From the February 27, 1932, issue
By Science News
PUSSY WILLOW
Florists shops have long been offering big, beautiful, and expensive wands of pussy willows. But now the willow trees and bushes out of doors are putting forth their own offerings: smaller catkins, perhaps, but with the authentic tang of the wild about them. Harmless, charming, furry wild kittens, beloved of children everywhere!
Pussy willows have serious work in the world, however. They are the flower clusters of the willow, and it is their business to attend to the exchange of pollen.
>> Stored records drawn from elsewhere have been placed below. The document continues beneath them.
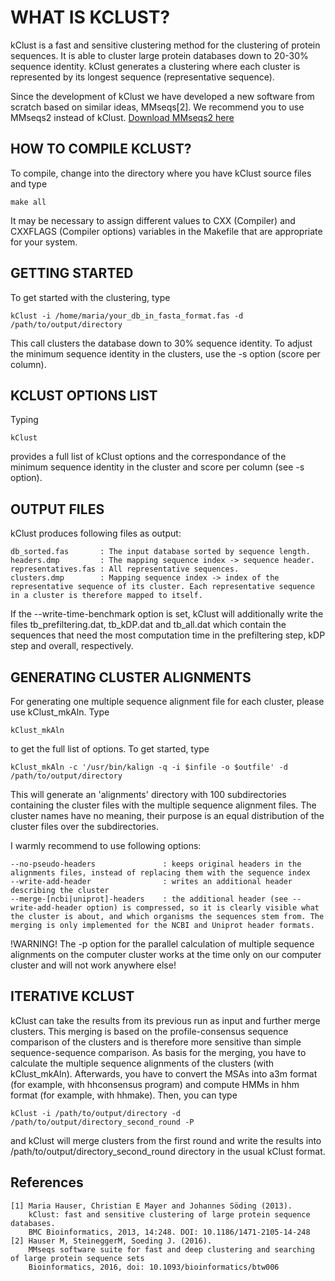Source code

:
# WHAT IS KCLUST?

kClust is a fast and sensitive clustering method for the clustering of protein sequences. It is able to cluster large protein databases down to 20-30% sequence identity.
kClust generates a clustering where each cluster is represented by its longest sequence (representative sequence).

Since the development of kClust we have developed a new software from scratch based on similar ideas, MMseqs[2]. We recommend you to use MMseqs2 instead of kClust.
[Download MMseqs2 here](https://github.com/soedinglab/MMseqs2)


## HOW TO COMPILE KCLUST?

To compile, change into the directory where you have kClust source files and type 

    make all
    
It may be necessary to assign different values to CXX (Compiler) and CXXFLAGS (Compiler options) variables in the Makefile that are appropriate for your system.

## GETTING STARTED

To get started with the clustering, type

    kClust -i /home/maria/your_db_in_fasta_format.fas -d /path/to/output/directory

This call clusters the database down to 30% sequence identity. To adjust the minimum sequence identity in the clusters, use the -s option (score per column).

## KCLUST OPTIONS LIST

Typing

    kClust
    
provides a full list of kClust options and the correspondance of the minimum sequence identity in the cluster and score per column (see -s option).

## OUTPUT FILES

kClust produces following files as output:

    db_sorted.fas       : The input database sorted by sequence length.
    headers.dmp         : The mapping sequence index -> sequence header.
    representatives.fas : All representative sequences.
    clusters.dmp        : Mapping sequence index -> index of the representative sequence of its cluster. Each representative sequence in a cluster is therefore mapped to itself.

If the --write-time-benchmark option is set, kClust will additionally write the files tb_prefiltering.dat, tb_kDP.dat and tb_all.dat which contain the sequences that need the most computation time in the prefiltering step, kDP step and overall, respectively.

## GENERATING CLUSTER ALIGNMENTS

For generating one multiple sequence alignment file for each cluster, please use kClust_mkAln. Type

    kClust_mkAln

to get the full list of options. 
To get started, type

    kClust_mkAln -c '/usr/bin/kalign -q -i $infile -o $outfile' -d /path/to/output/directory

This will generate an 'alignments' directory with 100 subdirectories containing the cluster files with the multiple sequence alignment files. The cluster names have no meaning, their purpose is an equal distribution of the cluster files over the subdirectories.

I warmly recommend to use following options:

    --no-pseudo-headers               : keeps original headers in the alignments files, instead of replacing them with the sequence index
    --write-add-header                : writes an additional header describing the cluster
    --merge-[ncbi|uniprot]-headers    : the additional header (see --write-add-header option) is compressed, so it is clearly visible what the cluster is about, and which organisms the sequences stem from. The merging is only implemented for the NCBI and Uniprot header formats.

!WARNING! The -p option for the parallel calculation of multiple sequence alignments on the computer cluster works at the time only on our computer cluster and will not work anywhere else!

## ITERATIVE KCLUST

kClust can take the results from its previous run as input and further merge clusters. This merging is based on the profile-consensus sequence comparison of the clusters and is therefore more sensitive than simple sequence-sequence comparison. As basis for the merging, you have to calculate the multiple sequence alignments of the clusters (with kClust_mkAln). Afterwards, you have to convert the MSAs into a3m format (for example, with hhconsensus program) and compute HMMs in hhm format (for example, with hhmake). Then, you can type

    kClust -i /path/to/output/directory -d /path/to/output/directory_second_round -P
  
and kClust will merge clusters from the first round and write the results into /path/to/output/directory_second_round directory in the usual kClust format.

## References

    [1] Maria Hauser, Christian E Mayer and Johannes Söding (2013).
        kClust: fast and sensitive clustering of large protein sequence databases.
        BMC Bioinformatics, 2013, 14:248. DOI: 10.1186/1471-2105-14-248
    [2] Hauser M, SteineggerM, Soeding J. (2016).
        MMseqs software suite for fast and deep clustering and searching of large protein sequence sets
        Bioinformatics, 2016, doi: 10.1093/bioinformatics/btw006

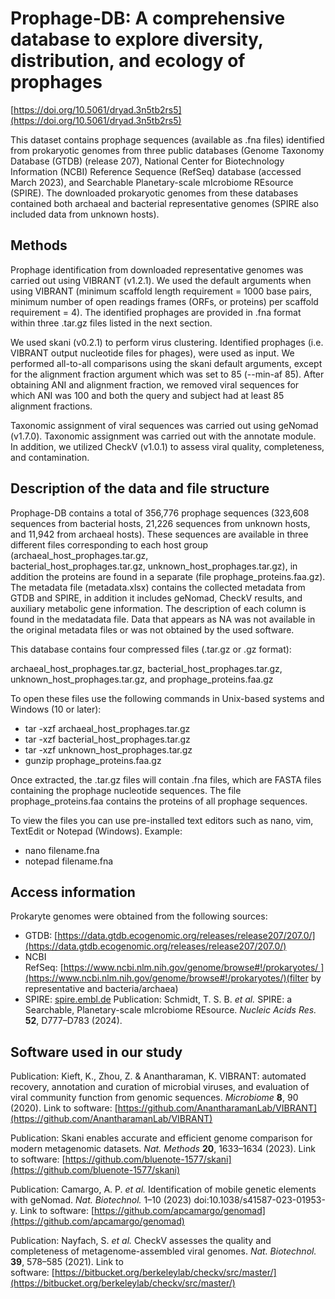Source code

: # Prophage-DB: A comprehensive database to explore diversity, distribution, and ecology of prophages

[https://doi.org/10.5061/dryad.3n5tb2rs5](https://doi.org/10.5061/dryad.3n5tb2rs5)

This dataset contains prophage sequences (available as .fna files) identified from prokaryotic genomes from three public databases (Genome Taxonomy Database (GTDB) (release 207), National Center for Biotechnology Information (NCBI) Reference Sequence (RefSeq) database (accessed March 2023), and Searchable Planetary-scale mIcrobiome REsource (SPIRE). The downloaded prokaryotic genomes from these databases contained both archaeal and bacterial representative genomes (SPIRE also included data from unknown hosts). 

## Methods

Prophage identification from downloaded representative genomes was carried out using VIBRANT (v1.2.1). We used the default arguments when using VIBRANT (minimum scaffold length requirement = 1000 base pairs, minimum number of open readings frames (ORFs, or proteins) per scaffold requirement = 4). The identified prophages are provided in .fna format within three .tar.gz files listed in the next section.  

We used skani (v0.2.1) to perform virus clustering. Identified prophages (i.e. VIBRANT output nucleotide files for phages), were used as input. We performed all-to-all comparisons using the skani default arguments, except for the alignment fraction argument which was set to 85 (--min-af 85). After obtaining ANI and alignment fraction, we removed viral sequences for which ANI was 100 and both the query and subject had at least 85 alignment fractions. 

Taxonomic assignment of viral sequences was carried out using  geNomad (v1.7.0). Taxonomic assignment was carried out with the annotate module. In addition, we utilized CheckV (v1.0.1) to assess viral quality, completeness, and contamination.

## Description of the data and file structure

Prophage-DB contains a total of 356,776 prophage sequences (323,608 sequences from bacterial hosts, 21,226 sequences from unknown hosts, and 11,942 from archaeal hosts). These sequences are available in three different files corresponding to each host group (archaeal_host_prophages.tar.gz, bacterial_host_prophages.tar.gz, unknown_host_prophages.tar.gz), in addition the proteins are found in a separate (file prophage_proteins.faa.gz). The metadata file (metadata.xlsx) contains the collected metadata from GTDB and SPIRE, in addition it includes geNomad, CheckV results, and auxiliary metabolic gene information. The description of each column is found in the medatadata file. Data that appears as NA was not available in the original metadata files or was not obtained by the used software.

This database contains four compressed files (.tar.gz or .gz format):

archaeal_host_prophages.tar.gz, bacterial_host_prophages.tar.gz, unknown_host_prophages.tar.gz, and prophage_proteins.faa.gz

To open these files use the following commands in Unix-based systems and Windows (10 or later):

* tar -xzf archaeal_host_prophages.tar.gz
* tar -xzf bacterial_host_prophages.tar.gz
* tar -xzf unknown_host_prophages.tar.gz
* gunzip prophage_proteins.faa.gz

Once extracted, the .tar.gz files will contain .fna files, which are FASTA files containing the prophage nucleotide sequences. The file  prophage_proteins.faa contains the proteins of all prophage sequences. 

To view the files you can use pre-installed text editors such as nano, vim, TextEdit or Notepad (Windows). Example:

* nano filename.fna
* notepad filename.fna

## Access information

Prokaryte genomes were obtained from the following sources:

* GTDB: [https://data.gtdb.ecogenomic.org/releases/release207/207.0/](https://data.gtdb.ecogenomic.org/releases/release207/207.0/)
* NCBI RefSeq: [https://www.ncbi.nlm.nih.gov/genome/browse#!/prokaryotes/ ](https://www.ncbi.nlm.nih.gov/genome/browse#!/prokaryotes/)(filter by representative and bacteria/archaea)
* SPIRE: [spire.embl.de](https://spire.embl.de/) Publication: Schmidt, T. S. B. *et al.* SPIRE: a Searchable, Planetary-scale mIcrobiome REsource. *Nucleic Acids Res.* **52**, D777–D783 (2024).

## Software used in our study

Publication: Kieft, K., Zhou, Z. & Anantharaman, K. VIBRANT: automated recovery, annotation and curation of microbial viruses, and evaluation of viral community function from genomic sequences. *Microbiome* **8**, 90 (2020). Link to software: [https://github.com/AnantharamanLab/VIBRANT](https://github.com/AnantharamanLab/VIBRANT)

Publication: Skani enables accurate and efficient genome comparison for modern metagenomic datasets. *Nat. Methods* **20**, 1633–1634 (2023). Link to software: [https://github.com/bluenote-1577/skani](https://github.com/bluenote-1577/skani)

Publication: Camargo, A. P. *et al.* Identification of mobile genetic elements with geNomad. *Nat. Biotechnol.* 1–10 (2023) doi:10.1038/s41587-023-01953-y. Link to software: [https://github.com/apcamargo/genomad](https://github.com/apcamargo/genomad)

Publication: Nayfach, S. *et al.* CheckV assesses the quality and completeness of metagenome-assembled viral genomes. *Nat. Biotechnol.* **39**, 578–585 (2021). Link to software: [https://bitbucket.org/berkeleylab/checkv/src/master/](https://bitbucket.org/berkeleylab/checkv/src/master/)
After fertilization is thus brought about, the seeds of the willows are launched on little cottony parachutes, much like those of cottonwood but less woolly and hence less troublesome.
DEEP-SEA FISH PRODUCE LIGHT UNDER STIMULATION OF DRUG
Fish that shed light in the black depths of the ocean can, like their luminous brethren at the surface, be stimulated to exercise their peculiar powers through the action of adrenalin, a potent drug used by physicians to prolong human life.
This discovery, reported to the New York Zoological Society, was made by Dr. E. Newton Harvey, professor of physiology at Princeton University, during experiments with living deep-sea specimens furnished by William Beebe, noted naturalist. The fish, Echiostoma ctenobarba, measuring about 1 foot in length, was caught with dragnets at a depth of about a mile.
ROCKS IN UTAH CANYON YIELD SEAWEEDS OF PRIMEVAL DATE
About 500,000,000 years ago there grew in what is now Logan Canyon, Utah, masses of vegetation so abundant as to rival the most luxuriant growths of seaweed anywhere along our coasts today, Dr. G.R. Mansfield of the U.S. Geological Survey observed on a field-exploration trip last summer with Prof. Reed W. Bailey of Utah State Agricultural College.
Prof. Bailey, the discoverer, guided Dr. Mansfield to this place where evidences of plant life in early geologic time were preserved in unusual profusion. On the west side of the main canyon just below the mouth of the Right Fork, two great blocks of sandstone each weighing several tons had slid downhill from a ledge above and lay by the side of the road. They had turned bottom up in the process and displayed a mat of vegetation of the type usually called fucoids.